The author’s aim is to help end the denial she believes is prevalent about both the extent of such tragedies and their inherently religious character. She also seeks to shed light on how and why the abuses happen. Heimlich suggests that the problems are especially acute within “religious authoritarian” communities, which are characterised by a strict hierarchical social structure, a theology based on fear, and a desire to keep themselves separate from wider society.

The United States, she points out, is one of only two countries in the world (the other being Somalia) that have chosen not to ratify the UN Convention on the Rights of the Child.
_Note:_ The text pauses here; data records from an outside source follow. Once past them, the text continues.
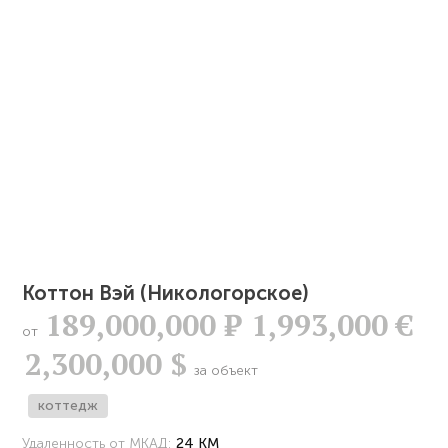
Коттон Вэй (Никологорское)
189,000,000
Р
1,993,000 €
от
2,300,000 $
за объект
коттедж
Удаленность от МКАД:
24 КМ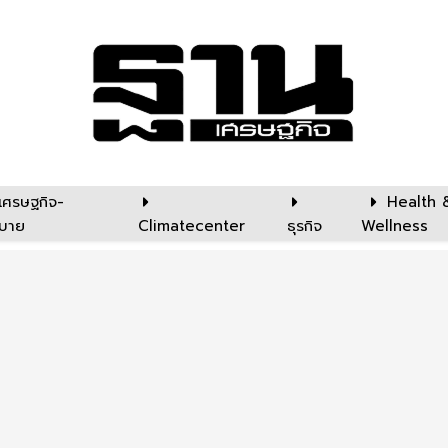
เศรษฐกิจ-
Health 
บาย
Climatecenter
ธุรกิจ
Wellness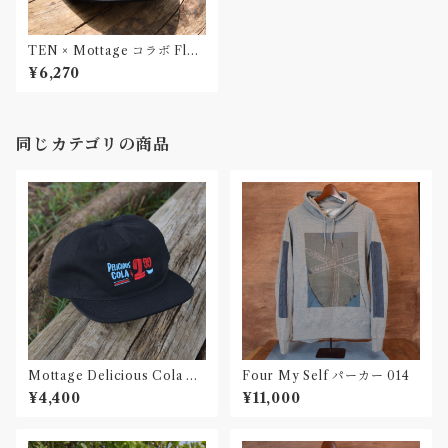
TEN × Mottage コラボ Flyi
ng 2toneキャップ 刺繍
¥6,270
同じカテゴリの商品
Mottage Delicious Cola キ
Four My Self パーカー 014
ャンバス 5パネルキャップ
¥4,400
¥11,000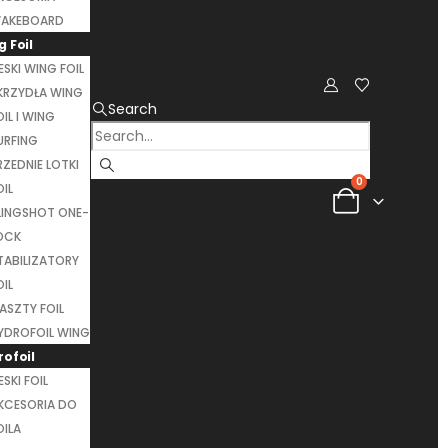
AKEBOARD
 Foil
ESKI WING FOIL
KRZYDŁA WING
Search
OIL I WING
URFING
RZEDNIE LOTKI
0
OIL
LINGSHOT ONE-
OCK
TABILIZATORY
OIL
ASZTY FOIL
YDROFOIL WING
rofoil
ESKI FOIL
KCESORIA DO
OILA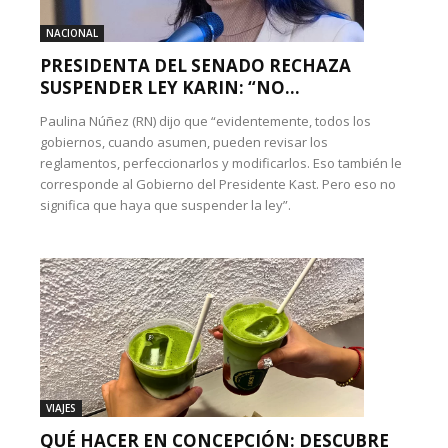
NACIONAL
PRESIDENTA DEL SENADO RECHAZA
SUSPENDER LEY KARIN: “NO...
Paulina Núñez (RN) dijo que “evidentemente, todos los
gobiernos, cuando asumen, pueden revisar los
reglamentos, perfeccionarlos y modificarlos. Eso también le
corresponde al Gobierno del Presidente Kast. Pero eso no
significa que haya que suspender la ley”.
VIAJES
QUÉ HACER EN CONCEPCIÓN: DESCUBRE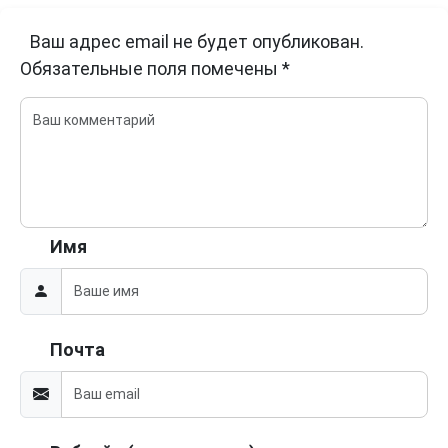
Ваш адрес email не будет опубликован.
Обязательные поля помечены
*
Имя
Почта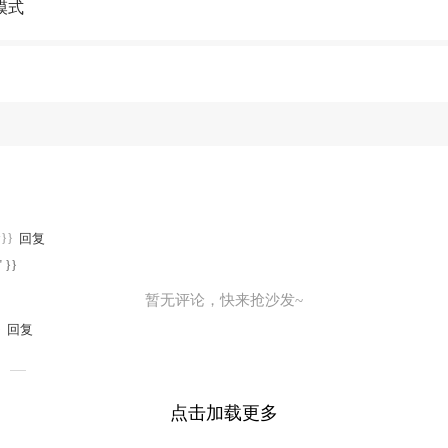
模式
y}}
回复
" }}
暂无评论，快来抢沙发~
}
回复
点击加载更多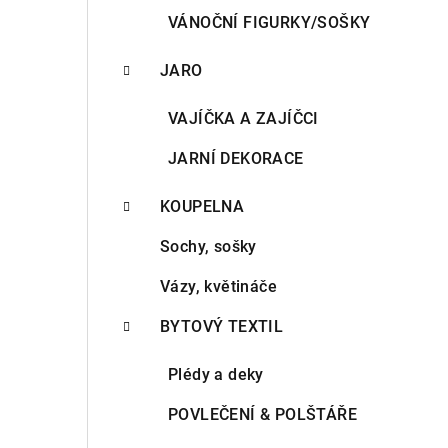
VÁNOČNÍ FIGURKY/SOŠKY
JARO
VAJÍČKA A ZAJÍČCI
JARNÍ DEKORACE
KOUPELNA
Sochy, sošky
Vázy, květináče
BYTOVÝ TEXTIL
Plédy a deky
POVLEČENÍ & POLŠTÁŘE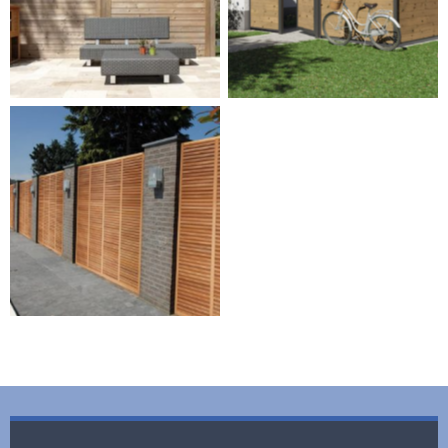
Cliquez pour agrandir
This follows a sustained lobbying campaign from religious groups who fear that the treaty’s requirement that states intervene to promote young people’s “best interests” would limit the freedom of parents to beat and home-school their children.

Heimlich is at pains to stress that religion, when done right, can be enormously beneficial – and that no faith has a monopoly on abuse and maltreatment. But from the evidence she presents it’s difficult to avoid concluding that certain types of abuse are peculiarly prevalent within Christianity.

A recurrent theme of the book is power – the basic power relationship between parent and child, the power of a religious leader to persuade parents to set aside their natural feelings and impose harsh, faith-based child-rearing methods, the power of priests and pastors to evade scrutiny and cover up their abuses, and, perhaps most shocking, the power of faith organisations to deny victims protection by using their political influence to secure “religious exemption” rules within child abuse legislation.

Religious groups have been active in lobbying against attempts to lengthen or abolish the statute of limitations within which child molestation victims can sue their abuser. Shockingly, as recently as 2008, the Catholic Church was aggressively mobilising its members to defeat New York state’s Child Victims Act; which would have allowed abuse victims an additional five-year window in which to pursue legal action. Given how long it can take for victims to summon the courage to come forward, a short time limit effectively guarantees that thousands of crimes will never be brought to light.

While Breaking the Will largely focuses on the United States, the recent killing in London of a young child accused of witchcraft (see page 36 of this issue) reminds us that there is no cause for complacency here. As our government seeks to give faith groups a greater role in our education system, and churches press for more legal exemptions from equalities legislation, this book is a timely reminder of the harm that can be done when the power of religious institutions goes unchallenged and under-scrutinised.